Schonzeit zu Ende: Den Haag ruft serbischen Nationalisten zurück

Er soll im Balkankrieg schwere Verbrechen begangen haben und sass dafür über 11 Jahre in Den Haag im Gefängnis: der serbische Ultranationalist Vojislav Seselj. Seit November genoss der 60-Jährige aufgrund eines Krebsleidens Haftverschonung. Damit soll nun Schluss sein.

Vojislav Seselj

Bildlegende: Vojislav Seselj benutzte den Gerichtssaal in Den Haag mehrfach als Bühne für seine verbalen Ausbrüche. Reuters

Der wegen schwerer Verbrechen in Bosnien und Kroatien während der Jugoslawienkriege angeklagte serbische Ultranationalist Vojislav Seselj muss erneut in Haft. Das UNO-Kriegsverbrechertribunal für Ex-Jugoslawien hat die vorläufige Haftverschonung für Seselj aufgehoben.

«  Ich werde ganz sicher nicht freiwillig nach Den Haag zurückkehren. »

Vojislav Seselj
Serbischer Ultranationalist

Das Gericht hatte den 60-Jährigen im November vorläufig auf freien Fuss gesetzt, damit er sich in Serbien einer Krebsbehandlung unterziehen kann. Seither griff der Angeklagte das Tribunal mehrfach verbal an und erklärte, er werde nicht zur Urteilsverkündung erscheinen und auch eine mögliche Haftstrafe nicht antreten.

Seselj sagte der Nachrichtenagentur AFP, die Entscheidung des UNO-Tribunals interessiere ihn nicht. «Ich werde ganz sicher nicht freiwillig nach Den Haag zurückkehren.» Seselj betrachtet den Haager Gerichtshof als «illegales Gericht».

Wird Serbien Seselj ausliefern?

Mit der Aufhebung der Haftverschonung ist es nun Aufgabe der serbischen Behörden, Seselj festzunehmen und nach Den Haag zu überstellen.
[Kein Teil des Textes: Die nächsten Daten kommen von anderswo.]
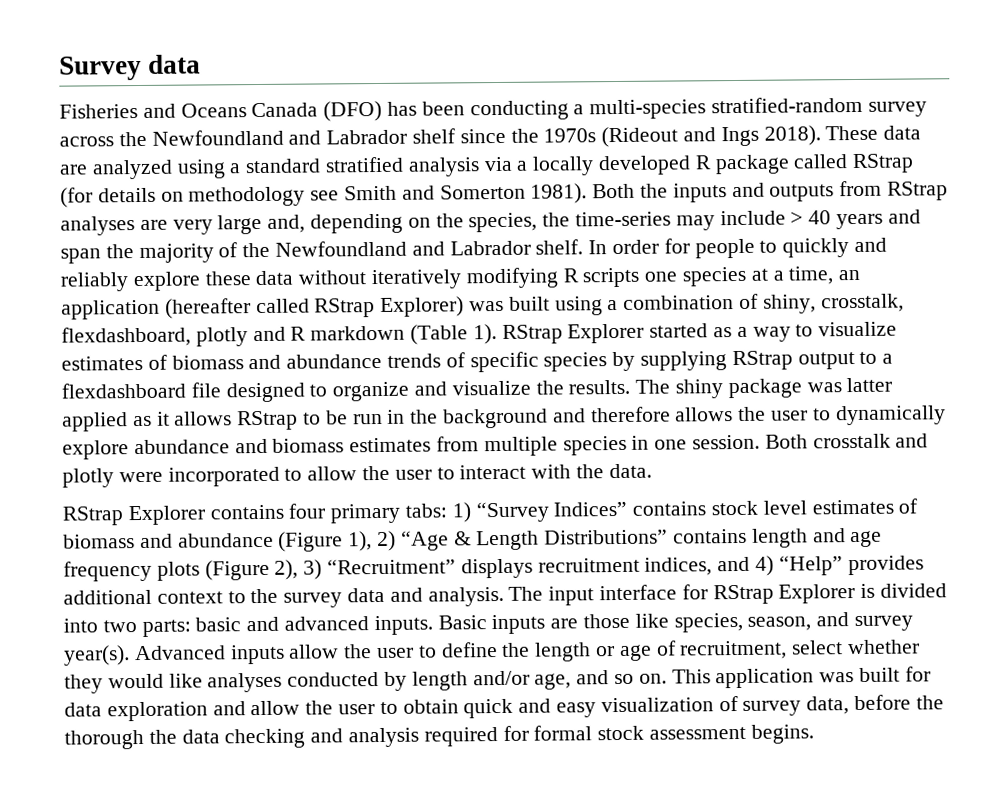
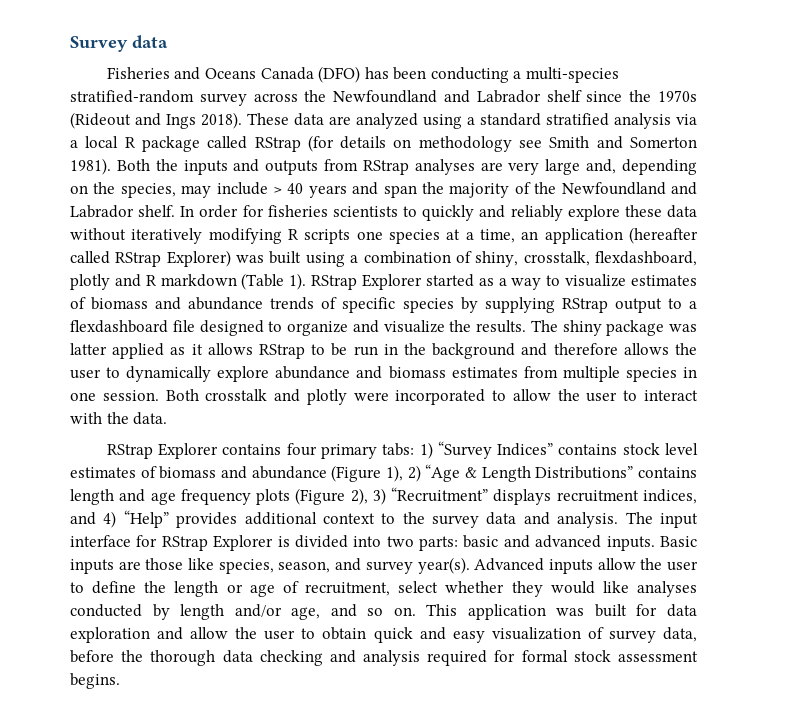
[532,155,692,176] locally developed -> [85,136,119,148] local
[542,211,672,227] the time-series -> (176, 190) none
[694,238,755,259] people -> [267,205,398,217] fisheries scientists
[148,729,177,744] the -> (216, 658) none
Serbiens Regierungschef Aleksandar Vucic kündigte eine Entscheidung über eine eventuelle Verhaftung und Überstellung Seseljs für die nächsten Tage an. Vucic war über Jahre einer der engsten Mitarbeiter des serbischen Ultra-Nationalisten Vojislav Seselj.

Seselj werden Kriegsverbrechen und Verbrechen gegen die Menschlichkeit zur Zeit der Jugoslawienkriege Anfang der 1990er-Jahre vorgeworfen. Der serbische Ultranationalist stellte sich im Februar 2003 freiwillig dem Tribunal, weil er «eine Schau, wie sie dieses Gericht bietet», nicht verpassen wollte. Die Anklage fordert 28 Jahre Haft; Seselji plädiert auf unschuldig.

Während des Verfahrens wurde der 60-Jährige bereits mehrfach wegen Missachtung des Gerichts zu Haftstrafen verurteilt. Der Prozess ist abgeschlossen, nach einem Richterwechsel wurde die Urteilsverkündung jedoch verschoben. Mit einem Urteil wird frühestens Mitte 2015 gerechnet.

Ziel: Ethnische Säuberung?

Die Anklage wirft Seselj vor, zwischen 1991 und 1993 an gemeinschaftlichen kriminellen Unternehmen teilgenommen zu haben, welche die «ethnische Säuberung» von Teilen Kroatiens, Bosniens und der serbischen Provinz Vojvodina von Nicht-Serben zum Ziel gehabt hätten.